Case presentation: We report a case of meningioma with malignant progression and multiple recurrences. We performed matched tumor pair analysis using the Todai OncoPanel to investigate the possibility of additional standard treatments. The loss of several chromosomal regions, including NF2 and CDKN2A, which is associated with aggressive meningiomas, was considered a significant driver event for malignant progression. Using additional matched tumor pair analysis, mutations in TRAF7, ARID1A, and ERBB3 were identified as subclonal driver events at the time of recurrence. No genetic aberrations were found for which evidence-based targeted therapy was applicable. We also reviewed previous reports of molecular therapies in meningioma to discuss issues with the current molecular testing approach.

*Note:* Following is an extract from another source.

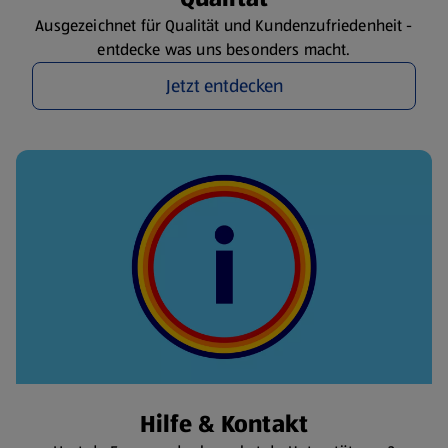
Ausgezeichnet für Qualität und Kundenzufriedenheit -
entdecke was uns besonders macht.
Jetzt entdecken
Hilfe & Kontakt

Conclusion: Gene panel testing platforms such as the Todai OncoPanel represent a powerful approach to elucidate actionable genetic alterations in various types of tumors, although their use is still limited to the diagnosis and prediction of prognosis in meningiomas. To enable targeted molecular therapy informed by gene-panel testing, further studies including matched tumor pair analyses are required to understand the molecular characteristics of meningiomas and develop treatments based on genetic abnormalities.

Keywords: Todai OncoPanel; actionable gene aberration; comprehensive genomic analysis; malignant meningioma; malignant progression.

Publication types

Case Reports

Grants and funding

The author(s) declare financial support was received for the research, authorship, and/or publication of this article. We performed sequencing analysis and interpretation of the data under a grant from the Program for an Integrated Database of Clinical and Genomic Information (JP19kk0205016) from the Japan Agency for Medical Research and Development and a grant from Sysmex Corporation.